Missing the 2013 IAAF World Championships in Moscow was a step backwards for Mitchell Watt after medals at the previous three global outdoor championships, but the longer term benefits should be worth it.
“My Achilles tendon was the problem. After the IAAF Diamond League meetings in Shanghai and Eugene it had come to a point where I was no longer able to manage it. It was beyond the point where I could take a step back, receive some treatment and push through.
“You don’t enjoy going to training every day knowing you have to compromise what you’re doing. Even though I’d got away with it for two years, it wasn’t fun and I knew I wasn’t getting the best out of myself.
“I had to take a couple of steps back, which I was more than happy to do, because it will be the right decision in the long run, but it was very disappointing. The World Championships had been the obvious goal for 2013.
“To be honest, it didn’t come as a complete surprise. I had been struggling from early on in the year and it was always in the back of my mind that I wouldn’t make it. I also felt that having won four medals from three World Championships (Berlin, Doha and Daegu) and also the Olympics, I didn’t want to go to Moscow just to for the sake of being there.
“The guys were jumping pretty well this year, so I thought I would have to jump further than I did last year to take a medal, and that’s how it panned out in Moscow.
“The Achilles has been bothering me since a couple of weeks before Daegu 2011, and right through 2012.
“For a few months at the end of last year and into this year I was going pretty well, doing things in training I hadn’t done for over a year. I was training well, I was pain-free, but unfortunately it didn’t last. Even though 2012 was compromised, I wasn’t even doing as much this year as last.
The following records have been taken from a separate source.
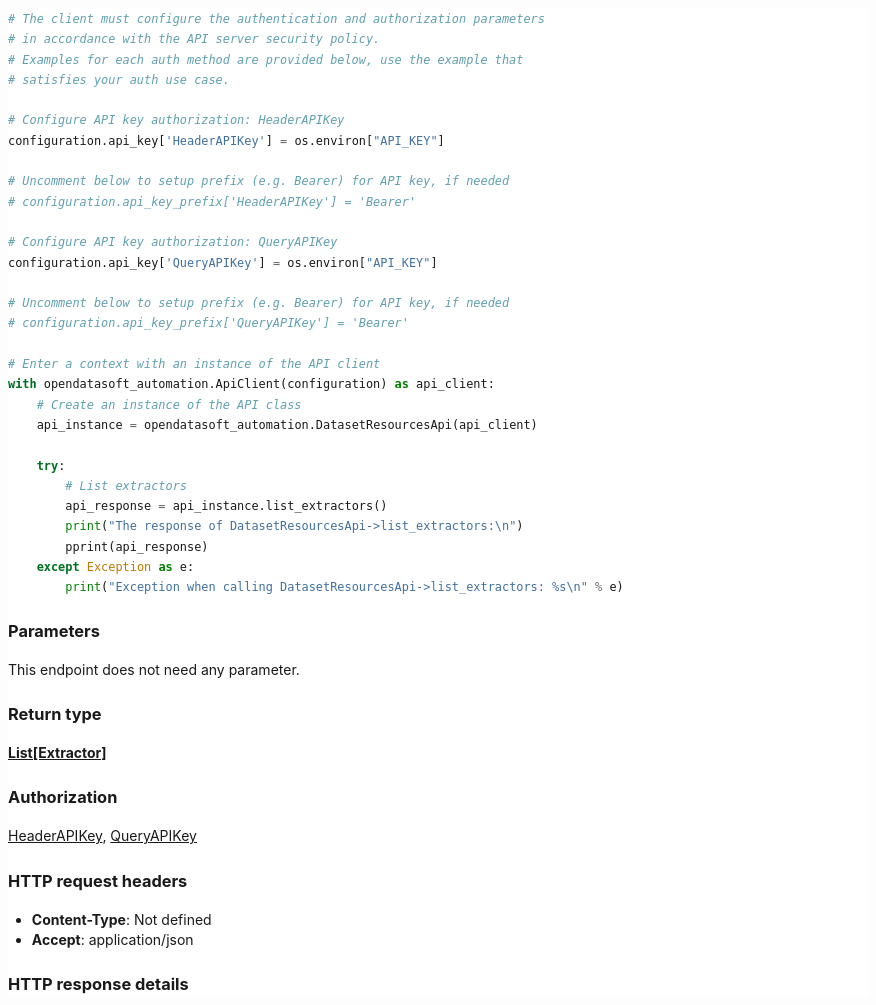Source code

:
 ```python
# The client must configure the authentication and authorization parameters
# in accordance with the API server security policy.
# Examples for each auth method are provided below, use the example that
# satisfies your auth use case.

# Configure API key authorization: HeaderAPIKey
configuration.api_key['HeaderAPIKey'] = os.environ["API_KEY"]

# Uncomment below to setup prefix (e.g. Bearer) for API key, if needed
# configuration.api_key_prefix['HeaderAPIKey'] = 'Bearer'

# Configure API key authorization: QueryAPIKey
configuration.api_key['QueryAPIKey'] = os.environ["API_KEY"]

# Uncomment below to setup prefix (e.g. Bearer) for API key, if needed
# configuration.api_key_prefix['QueryAPIKey'] = 'Bearer'

# Enter a context with an instance of the API client
with opendatasoft_automation.ApiClient(configuration) as api_client:
    # Create an instance of the API class
    api_instance = opendatasoft_automation.DatasetResourcesApi(api_client)

    try:
        # List extractors
        api_response = api_instance.list_extractors()
        print("The response of DatasetResourcesApi->list_extractors:\n")
        pprint(api_response)
    except Exception as e:
        print("Exception when calling DatasetResourcesApi->list_extractors: %s\n" % e)
```



### Parameters

This endpoint does not need any parameter.

### Return type

[**List[Extractor]**](Extractor.md)

### Authorization

[HeaderAPIKey](../README.md#HeaderAPIKey), [QueryAPIKey](../README.md#QueryAPIKey)

### HTTP request headers

 - **Content-Type**: Not defined
 - **Accept**: application/json

### HTTP response details
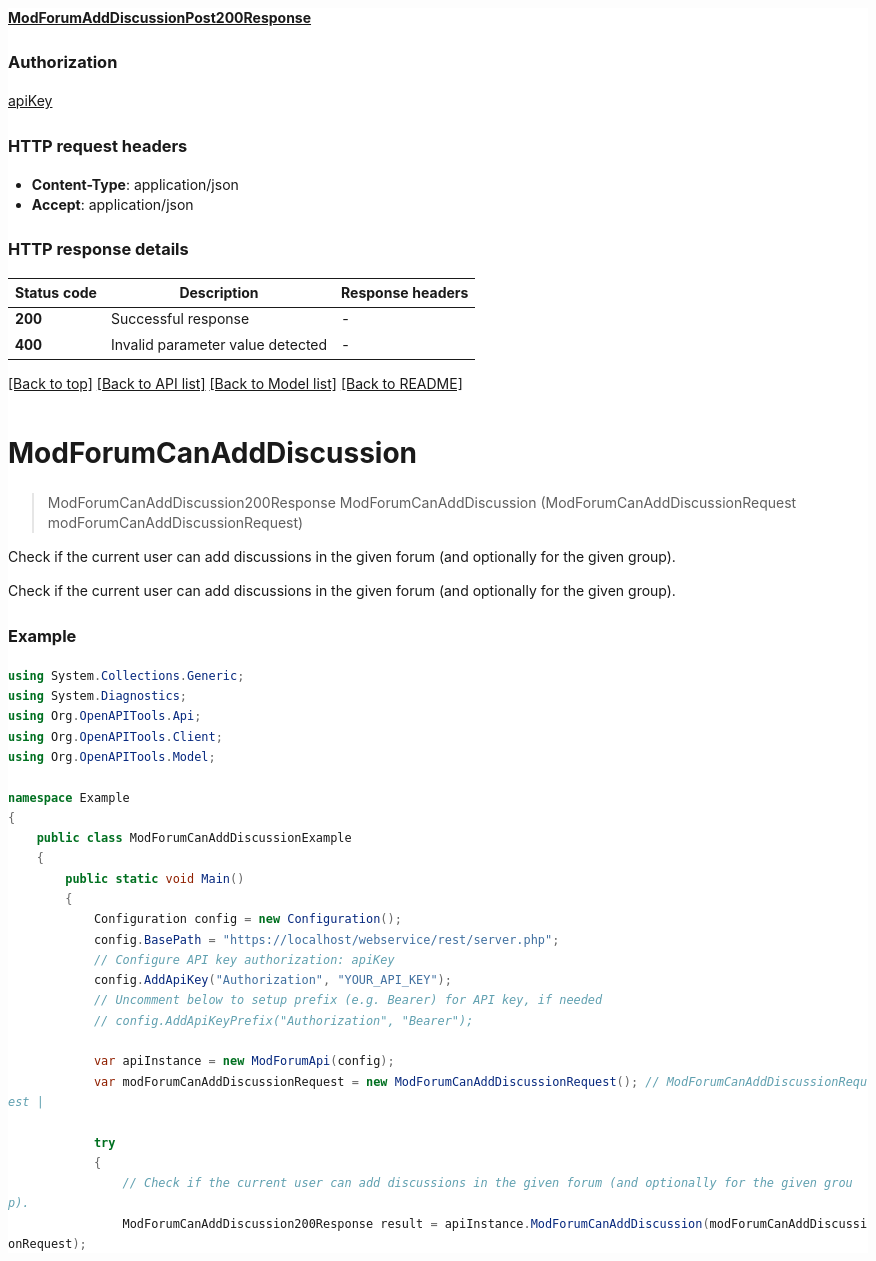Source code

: [**ModForumAddDiscussionPost200Response**](ModForumAddDiscussionPost200Response.md)

### Authorization

[apiKey](../README.md#apiKey)

### HTTP request headers

 - **Content-Type**: application/json
 - **Accept**: application/json


### HTTP response details
| Status code | Description | Response headers |
|-------------|-------------|------------------|
| **200** | Successful response |  -  |
| **400** | Invalid parameter value detected |  -  |

[[Back to top]](#) [[Back to API list]](../README.md#documentation-for-api-endpoints) [[Back to Model list]](../README.md#documentation-for-models) [[Back to README]](../README.md)

<a id="modforumcanadddiscussion"></a>
# **ModForumCanAddDiscussion**
> ModForumCanAddDiscussion200Response ModForumCanAddDiscussion (ModForumCanAddDiscussionRequest modForumCanAddDiscussionRequest)

Check if the current user can add discussions in the given forum (and optionally for the given group).

Check if the current user can add discussions in the given forum (and optionally for the given group).

### Example
```csharp
using System.Collections.Generic;
using System.Diagnostics;
using Org.OpenAPITools.Api;
using Org.OpenAPITools.Client;
using Org.OpenAPITools.Model;

namespace Example
{
    public class ModForumCanAddDiscussionExample
    {
        public static void Main()
        {
            Configuration config = new Configuration();
            config.BasePath = "https://localhost/webservice/rest/server.php";
            // Configure API key authorization: apiKey
            config.AddApiKey("Authorization", "YOUR_API_KEY");
            // Uncomment below to setup prefix (e.g. Bearer) for API key, if needed
            // config.AddApiKeyPrefix("Authorization", "Bearer");

            var apiInstance = new ModForumApi(config);
            var modForumCanAddDiscussionRequest = new ModForumCanAddDiscussionRequest(); // ModForumCanAddDiscussionRequest | 

            try
            {
                // Check if the current user can add discussions in the given forum (and optionally for the given group).
                ModForumCanAddDiscussion200Response result = apiInstance.ModForumCanAddDiscussion(modForumCanAddDiscussionRequest);
```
“Next year, with the Commonwealth Games, it’s probably the least important year of the 4-year cycle so I’ll probably use that as a re-building year. I’ll travel and compete, but won’t be pushing it to extremes, and managing my training and competition load sensibly. I’ll then progress things throughout 2015 and 2016.
“It seems a long time-line, having a year off and using next year to re-build, but it will go pretty quickly.
“We’ve got a solid plan. I’m doing an extended rehab which I haven’t taken the time out to do until now. I’ve been travelling to Melbourne regularly to consult Jill Cook, a physiotherapist who is a tendon specialist.
“Surgery was an option, but we saw a few different people and most said it wasn’t the best one. I also spoke to a couple of jumpers who had it and were still having problems 12 months after, even though the surgery went well. That turned me off.
“So we’re doing an extensive strengthening program around the calf and Achilles. Once I start running I’ll be focusing on managing my training load, working on technical aspects of my training. The World Indoors in 2014 is definitely a goal, but we will have to wait and see.
“In the past, when I’ve gone to the track, if I’m feeling good that day I’ve done a full session. Tendons, you’ve really got to manage. Even if you’re feeling good at the beginning you can’t go all-out straight away.
“Given my past – I had a complete break from track and field from 2004 to 2008 as a teenager, where I didn’t touch the track once – I probably don’t have that base level of conditioning that I need to have.
“Jill is monitoring every step. In the past, I’ve had the Achilles checked every time it gets sore, but we need to keep checking up every couple of weeks to make sure it’s alright to move to the next level of training. It’s a three-phase process and we’re at the end of phase one and beginning phase two.
“Coping with being out was strange. I didn’t watch any of the Diamond Leagues. In 2010, when I had my groin injury, I watched it and it just frustrated me. So this year, I took almost a complete break. I watched the 100m final in Moscow to see Usain Bolt, because that’s always exciting, but I didn’t watch any Diamond Leagues, didn’t watch the long jump in Moscow, didn’t look at results at all. I just took my head away from it for a while.
“I’m back at university, playing golf, doing my rehab each day. I do it at the track and then leave it at the track so that it’s not worrying me, I’m not thinking about it, which at this stage is a good thing.
“During my mid-semester I had the chance to get work experience in the law and in media.
“I hadn’t started rehab and wasn’t training; it was probably the first time in my life I haven’t been training or studying. It’s always been study, train, or both.
“I worked with David Grace who is a senior criminal and sports lawyer in Melbourne. He is one of the most respected lawyers in the country. It was really fun. I wouldn’t say I helped him, but I followed him around and he taught me a lot. It was a big learning experience, being in court, working alongside him.
“David is a big athletics fan and was an athlete himself, so we had plenty to talk about. Obviously training and competing is my number one focus but we’ll keep in touch and hopefully do it again in the off-season.
“I did some work with Fox Sports as well, helping a few of the sports reporters out mainly in the AFL (Australian Football League). In all, I had about five weeks in Melbourne fitting in stuff that I can’t do when I’m training.
“Law and sports media, I guess that will come in handy in the long term too.